··· Extracted material ···

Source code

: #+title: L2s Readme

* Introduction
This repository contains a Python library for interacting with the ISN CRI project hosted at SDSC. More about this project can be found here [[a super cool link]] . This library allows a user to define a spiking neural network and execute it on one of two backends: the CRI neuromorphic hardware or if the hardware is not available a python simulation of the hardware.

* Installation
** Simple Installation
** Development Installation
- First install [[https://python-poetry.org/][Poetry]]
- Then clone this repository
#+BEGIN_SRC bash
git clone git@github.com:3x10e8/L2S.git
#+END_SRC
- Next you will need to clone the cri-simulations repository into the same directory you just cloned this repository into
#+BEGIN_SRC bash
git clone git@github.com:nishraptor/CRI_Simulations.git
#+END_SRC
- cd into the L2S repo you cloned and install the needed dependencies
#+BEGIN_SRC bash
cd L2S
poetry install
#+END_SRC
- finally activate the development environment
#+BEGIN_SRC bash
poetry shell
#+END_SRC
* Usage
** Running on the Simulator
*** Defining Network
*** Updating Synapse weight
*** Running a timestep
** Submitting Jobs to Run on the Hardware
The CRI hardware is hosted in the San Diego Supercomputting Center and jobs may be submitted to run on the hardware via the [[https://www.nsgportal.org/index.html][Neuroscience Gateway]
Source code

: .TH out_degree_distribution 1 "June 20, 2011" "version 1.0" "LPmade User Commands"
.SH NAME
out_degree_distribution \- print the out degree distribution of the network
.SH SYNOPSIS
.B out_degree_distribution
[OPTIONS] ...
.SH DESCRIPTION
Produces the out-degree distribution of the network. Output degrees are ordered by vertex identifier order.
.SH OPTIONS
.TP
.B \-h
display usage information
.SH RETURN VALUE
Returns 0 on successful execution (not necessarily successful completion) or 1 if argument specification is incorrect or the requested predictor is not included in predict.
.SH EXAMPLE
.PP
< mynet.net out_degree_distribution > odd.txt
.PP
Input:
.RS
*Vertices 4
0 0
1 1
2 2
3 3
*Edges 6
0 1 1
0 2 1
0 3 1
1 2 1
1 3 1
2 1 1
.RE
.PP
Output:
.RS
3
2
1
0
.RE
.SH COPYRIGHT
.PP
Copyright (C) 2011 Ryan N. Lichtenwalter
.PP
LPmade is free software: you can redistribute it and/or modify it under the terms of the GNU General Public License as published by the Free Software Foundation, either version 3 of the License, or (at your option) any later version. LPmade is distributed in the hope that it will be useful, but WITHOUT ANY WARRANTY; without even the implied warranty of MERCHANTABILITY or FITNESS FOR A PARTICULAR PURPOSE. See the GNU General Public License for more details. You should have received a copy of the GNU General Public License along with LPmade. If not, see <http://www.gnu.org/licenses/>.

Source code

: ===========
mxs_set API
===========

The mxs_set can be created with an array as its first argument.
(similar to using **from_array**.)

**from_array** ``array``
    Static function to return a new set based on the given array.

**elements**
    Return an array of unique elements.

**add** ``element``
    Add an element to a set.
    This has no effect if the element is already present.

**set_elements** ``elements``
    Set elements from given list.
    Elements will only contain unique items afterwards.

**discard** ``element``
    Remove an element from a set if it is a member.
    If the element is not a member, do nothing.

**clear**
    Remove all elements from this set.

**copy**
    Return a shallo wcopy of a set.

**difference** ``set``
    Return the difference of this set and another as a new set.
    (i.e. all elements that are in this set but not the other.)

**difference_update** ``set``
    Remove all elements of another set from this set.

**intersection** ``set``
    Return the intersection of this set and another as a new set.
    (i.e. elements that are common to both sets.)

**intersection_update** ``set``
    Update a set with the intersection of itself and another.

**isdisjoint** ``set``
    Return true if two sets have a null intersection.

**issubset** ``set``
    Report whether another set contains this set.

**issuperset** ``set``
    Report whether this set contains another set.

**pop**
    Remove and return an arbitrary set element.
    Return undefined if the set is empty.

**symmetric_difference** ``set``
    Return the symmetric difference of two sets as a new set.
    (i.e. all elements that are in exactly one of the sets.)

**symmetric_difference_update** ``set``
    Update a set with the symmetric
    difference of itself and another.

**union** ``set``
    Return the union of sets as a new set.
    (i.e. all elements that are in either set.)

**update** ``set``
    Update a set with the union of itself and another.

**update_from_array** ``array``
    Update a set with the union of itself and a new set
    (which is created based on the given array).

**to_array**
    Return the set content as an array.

···

[What is required] Among the entries above, the line containing "Return true if", the line containing "Return the symmetric", and all lines between them are to be restated word for word; nothing else belongs in the reply.

[Expected answer]
    Return true if two sets have a null intersection.

**issubset** ``set``
    Report whether another set contains this set.

**issuperset** ``set``
    Report whether this set contains another set.

**pop**
    Remove and return an arbitrary set element.
    Return undefined if the set is empty.

**symmetric_difference** ``set``
    Return the symmetric difference of two sets as a new set.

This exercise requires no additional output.